Input material ->
-------

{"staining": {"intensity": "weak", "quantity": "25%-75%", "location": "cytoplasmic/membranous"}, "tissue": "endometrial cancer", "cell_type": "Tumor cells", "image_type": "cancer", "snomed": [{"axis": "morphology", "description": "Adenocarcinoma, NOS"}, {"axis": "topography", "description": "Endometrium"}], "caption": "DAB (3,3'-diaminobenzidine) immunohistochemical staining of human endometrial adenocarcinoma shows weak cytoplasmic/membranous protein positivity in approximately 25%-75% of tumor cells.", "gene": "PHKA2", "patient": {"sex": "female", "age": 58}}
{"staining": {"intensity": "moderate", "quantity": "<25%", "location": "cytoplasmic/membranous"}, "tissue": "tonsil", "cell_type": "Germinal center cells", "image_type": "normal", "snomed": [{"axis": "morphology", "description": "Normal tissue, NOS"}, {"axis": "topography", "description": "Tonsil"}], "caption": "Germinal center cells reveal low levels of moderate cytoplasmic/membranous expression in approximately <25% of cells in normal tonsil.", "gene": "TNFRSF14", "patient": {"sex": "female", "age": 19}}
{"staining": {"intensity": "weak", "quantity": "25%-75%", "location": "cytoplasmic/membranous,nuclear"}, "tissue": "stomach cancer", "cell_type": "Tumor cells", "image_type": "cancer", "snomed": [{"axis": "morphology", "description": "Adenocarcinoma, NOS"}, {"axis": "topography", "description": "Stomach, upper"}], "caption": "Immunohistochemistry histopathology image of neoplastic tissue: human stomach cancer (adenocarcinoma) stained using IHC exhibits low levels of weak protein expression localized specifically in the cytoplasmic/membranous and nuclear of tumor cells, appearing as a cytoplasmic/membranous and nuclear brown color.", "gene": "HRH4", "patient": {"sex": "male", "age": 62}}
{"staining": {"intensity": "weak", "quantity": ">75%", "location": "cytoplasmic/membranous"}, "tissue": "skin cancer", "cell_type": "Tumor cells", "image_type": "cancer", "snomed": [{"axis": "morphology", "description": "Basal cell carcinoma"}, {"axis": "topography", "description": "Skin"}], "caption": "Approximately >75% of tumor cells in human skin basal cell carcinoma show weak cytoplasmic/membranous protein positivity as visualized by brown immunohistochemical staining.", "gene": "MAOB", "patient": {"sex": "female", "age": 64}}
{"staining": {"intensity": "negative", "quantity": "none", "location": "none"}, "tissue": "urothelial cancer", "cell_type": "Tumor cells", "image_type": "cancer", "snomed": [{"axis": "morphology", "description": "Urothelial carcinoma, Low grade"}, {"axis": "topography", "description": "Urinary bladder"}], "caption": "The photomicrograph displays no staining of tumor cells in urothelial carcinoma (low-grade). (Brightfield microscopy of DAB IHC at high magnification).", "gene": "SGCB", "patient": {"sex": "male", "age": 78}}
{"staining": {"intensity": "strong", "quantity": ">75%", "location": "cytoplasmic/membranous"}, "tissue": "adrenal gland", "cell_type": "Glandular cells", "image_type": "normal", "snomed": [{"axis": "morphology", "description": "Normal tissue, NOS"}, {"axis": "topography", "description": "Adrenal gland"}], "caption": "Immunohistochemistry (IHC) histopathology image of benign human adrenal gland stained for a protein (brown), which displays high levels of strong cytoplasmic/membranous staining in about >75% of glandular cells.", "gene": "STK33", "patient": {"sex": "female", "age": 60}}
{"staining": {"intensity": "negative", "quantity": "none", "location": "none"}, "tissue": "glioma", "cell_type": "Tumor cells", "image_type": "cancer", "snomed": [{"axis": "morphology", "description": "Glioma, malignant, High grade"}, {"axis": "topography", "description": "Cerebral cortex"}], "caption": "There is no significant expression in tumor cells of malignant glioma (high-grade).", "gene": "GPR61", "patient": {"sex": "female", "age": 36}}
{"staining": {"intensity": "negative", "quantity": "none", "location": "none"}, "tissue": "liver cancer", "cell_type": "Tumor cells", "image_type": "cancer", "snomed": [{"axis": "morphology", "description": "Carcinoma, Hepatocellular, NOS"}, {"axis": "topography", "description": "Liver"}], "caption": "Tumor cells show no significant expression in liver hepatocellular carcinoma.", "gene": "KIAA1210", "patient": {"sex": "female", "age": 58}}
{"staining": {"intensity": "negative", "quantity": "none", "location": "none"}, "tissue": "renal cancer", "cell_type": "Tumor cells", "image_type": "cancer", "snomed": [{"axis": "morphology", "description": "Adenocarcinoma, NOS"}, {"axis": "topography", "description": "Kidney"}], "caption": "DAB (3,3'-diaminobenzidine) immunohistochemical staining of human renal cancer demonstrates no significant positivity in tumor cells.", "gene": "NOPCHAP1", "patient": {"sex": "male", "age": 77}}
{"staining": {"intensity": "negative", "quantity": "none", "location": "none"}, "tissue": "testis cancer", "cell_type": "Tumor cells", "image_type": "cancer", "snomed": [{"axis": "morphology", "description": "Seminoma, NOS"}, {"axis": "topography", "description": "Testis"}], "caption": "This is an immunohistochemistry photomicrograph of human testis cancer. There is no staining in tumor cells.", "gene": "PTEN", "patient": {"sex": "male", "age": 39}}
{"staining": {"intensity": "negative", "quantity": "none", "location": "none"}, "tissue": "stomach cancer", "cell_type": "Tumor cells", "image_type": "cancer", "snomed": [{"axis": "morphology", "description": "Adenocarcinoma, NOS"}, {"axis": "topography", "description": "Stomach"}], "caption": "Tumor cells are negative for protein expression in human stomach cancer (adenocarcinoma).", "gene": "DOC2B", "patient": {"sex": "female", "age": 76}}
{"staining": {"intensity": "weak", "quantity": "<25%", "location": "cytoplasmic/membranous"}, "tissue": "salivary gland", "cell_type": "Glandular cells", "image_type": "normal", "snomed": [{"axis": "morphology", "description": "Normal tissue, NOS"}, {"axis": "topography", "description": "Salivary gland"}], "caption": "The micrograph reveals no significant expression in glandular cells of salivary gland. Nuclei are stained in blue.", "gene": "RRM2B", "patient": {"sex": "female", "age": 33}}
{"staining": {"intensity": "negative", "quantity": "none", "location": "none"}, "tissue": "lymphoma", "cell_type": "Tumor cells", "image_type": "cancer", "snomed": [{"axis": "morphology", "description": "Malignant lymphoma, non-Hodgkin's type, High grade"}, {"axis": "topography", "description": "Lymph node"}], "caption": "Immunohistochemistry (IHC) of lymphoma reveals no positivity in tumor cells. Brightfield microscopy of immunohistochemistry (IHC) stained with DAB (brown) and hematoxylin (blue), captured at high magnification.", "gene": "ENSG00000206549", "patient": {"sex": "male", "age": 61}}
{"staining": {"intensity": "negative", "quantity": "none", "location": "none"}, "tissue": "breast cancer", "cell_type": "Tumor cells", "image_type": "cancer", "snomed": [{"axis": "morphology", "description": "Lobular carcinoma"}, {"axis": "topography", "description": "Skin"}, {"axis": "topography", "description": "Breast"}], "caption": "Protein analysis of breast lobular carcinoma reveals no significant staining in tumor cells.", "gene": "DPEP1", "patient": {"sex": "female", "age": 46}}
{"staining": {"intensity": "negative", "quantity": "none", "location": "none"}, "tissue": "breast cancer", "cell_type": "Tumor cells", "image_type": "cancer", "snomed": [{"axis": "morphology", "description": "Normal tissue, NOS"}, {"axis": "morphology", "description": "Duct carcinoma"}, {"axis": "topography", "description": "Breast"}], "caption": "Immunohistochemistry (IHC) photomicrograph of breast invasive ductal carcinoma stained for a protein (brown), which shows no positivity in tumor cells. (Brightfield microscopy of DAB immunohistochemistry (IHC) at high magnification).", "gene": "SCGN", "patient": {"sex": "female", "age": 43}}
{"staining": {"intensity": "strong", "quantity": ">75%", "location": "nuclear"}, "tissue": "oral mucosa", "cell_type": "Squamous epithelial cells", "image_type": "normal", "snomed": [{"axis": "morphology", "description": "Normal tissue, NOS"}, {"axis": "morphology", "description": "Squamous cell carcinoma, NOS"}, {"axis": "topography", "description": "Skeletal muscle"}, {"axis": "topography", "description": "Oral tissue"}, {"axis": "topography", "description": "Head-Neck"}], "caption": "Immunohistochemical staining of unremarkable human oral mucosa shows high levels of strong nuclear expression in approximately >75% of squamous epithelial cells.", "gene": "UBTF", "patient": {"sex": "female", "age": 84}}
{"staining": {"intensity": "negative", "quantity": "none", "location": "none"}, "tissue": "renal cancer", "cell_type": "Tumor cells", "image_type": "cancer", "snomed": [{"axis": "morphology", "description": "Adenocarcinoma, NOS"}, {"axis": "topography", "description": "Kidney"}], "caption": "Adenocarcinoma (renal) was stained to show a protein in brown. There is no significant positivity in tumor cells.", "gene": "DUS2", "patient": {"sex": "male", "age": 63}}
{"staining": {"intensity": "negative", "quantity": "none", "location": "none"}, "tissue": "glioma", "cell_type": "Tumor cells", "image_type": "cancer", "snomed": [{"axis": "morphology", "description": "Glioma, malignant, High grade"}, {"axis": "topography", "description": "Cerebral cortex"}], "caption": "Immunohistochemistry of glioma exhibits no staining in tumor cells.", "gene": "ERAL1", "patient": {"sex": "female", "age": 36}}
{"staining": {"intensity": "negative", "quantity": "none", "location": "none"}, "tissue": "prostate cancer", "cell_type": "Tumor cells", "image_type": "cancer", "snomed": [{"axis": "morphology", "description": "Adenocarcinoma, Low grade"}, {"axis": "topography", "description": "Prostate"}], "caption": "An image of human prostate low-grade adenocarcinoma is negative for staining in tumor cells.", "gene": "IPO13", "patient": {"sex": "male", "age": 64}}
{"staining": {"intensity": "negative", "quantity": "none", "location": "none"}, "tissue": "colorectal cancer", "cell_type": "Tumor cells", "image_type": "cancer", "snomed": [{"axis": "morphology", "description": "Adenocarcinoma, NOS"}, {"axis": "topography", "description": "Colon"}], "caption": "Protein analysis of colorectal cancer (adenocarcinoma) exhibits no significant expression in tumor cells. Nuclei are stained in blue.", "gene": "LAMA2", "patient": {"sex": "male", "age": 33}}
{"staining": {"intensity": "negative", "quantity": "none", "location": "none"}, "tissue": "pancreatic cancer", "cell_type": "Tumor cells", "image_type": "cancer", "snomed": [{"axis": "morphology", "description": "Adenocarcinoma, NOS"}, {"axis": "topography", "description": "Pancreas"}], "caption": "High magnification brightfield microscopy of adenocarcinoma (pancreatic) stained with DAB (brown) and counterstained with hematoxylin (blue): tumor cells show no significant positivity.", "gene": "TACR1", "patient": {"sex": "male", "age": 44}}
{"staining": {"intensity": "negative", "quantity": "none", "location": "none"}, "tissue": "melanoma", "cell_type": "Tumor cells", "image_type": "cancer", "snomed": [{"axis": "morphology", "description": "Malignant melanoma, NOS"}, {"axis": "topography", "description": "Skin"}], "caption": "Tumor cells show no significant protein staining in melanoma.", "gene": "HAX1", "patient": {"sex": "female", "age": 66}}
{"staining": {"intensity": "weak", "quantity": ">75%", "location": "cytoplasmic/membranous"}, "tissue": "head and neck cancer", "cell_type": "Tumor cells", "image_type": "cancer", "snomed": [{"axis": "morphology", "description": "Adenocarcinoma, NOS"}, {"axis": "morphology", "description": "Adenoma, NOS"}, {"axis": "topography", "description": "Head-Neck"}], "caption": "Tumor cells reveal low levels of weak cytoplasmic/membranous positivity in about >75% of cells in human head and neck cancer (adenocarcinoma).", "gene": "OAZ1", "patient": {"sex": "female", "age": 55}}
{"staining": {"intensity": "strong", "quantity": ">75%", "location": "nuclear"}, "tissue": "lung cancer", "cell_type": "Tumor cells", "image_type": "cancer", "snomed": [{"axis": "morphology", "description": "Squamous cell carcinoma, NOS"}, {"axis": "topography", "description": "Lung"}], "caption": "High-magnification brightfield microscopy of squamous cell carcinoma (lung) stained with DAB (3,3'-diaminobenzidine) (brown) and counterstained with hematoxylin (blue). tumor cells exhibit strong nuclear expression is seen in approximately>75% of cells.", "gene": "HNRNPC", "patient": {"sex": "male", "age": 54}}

-------

What you should do -> The line containing "of weak cytoplasmic/membranous" and all lines after it, through the end of the entries above, are to be returned exactly and alone.

Exercise response ->
{"staining": {"intensity": "weak", "quantity": ">75%", "location": "cytoplasmic/membranous"}, "tissue": "head and neck cancer", "cell_type": "Tumor cells", "image_type": "cancer", "snomed": [{"axis": "morphology", "description": "Adenocarcinoma, NOS"}, {"axis": "morphology", "description": "Adenoma, NOS"}, {"axis": "topography", "description": "Head-Neck"}], "caption": "Tumor cells reveal low levels of weak cytoplasmic/membranous positivity in about >75% of cells in human head and neck cancer (adenocarcinoma).", "gene": "OAZ1", "patient": {"sex": "female", "age": 55}}
{"staining": {"intensity": "strong", "quantity": ">75%", "location": "nuclear"}, "tissue": "lung cancer", "cell_type": "Tumor cells", "image_type": "cancer", "snomed": [{"axis": "morphology", "description": "Squamous cell carcinoma, NOS"}, {"axis": "topography", "description": "Lung"}], "caption": "High-magnification brightfield microscopy of squamous cell carcinoma (lung) stained with DAB (3,3'-diaminobenzidine) (brown) and counterstained with hematoxylin (blue). tumor cells exhibit strong nuclear expression is seen in approximately>75% of cells.", "gene": "HNRNPC", "patient": {"sex": "male", "age": 54}}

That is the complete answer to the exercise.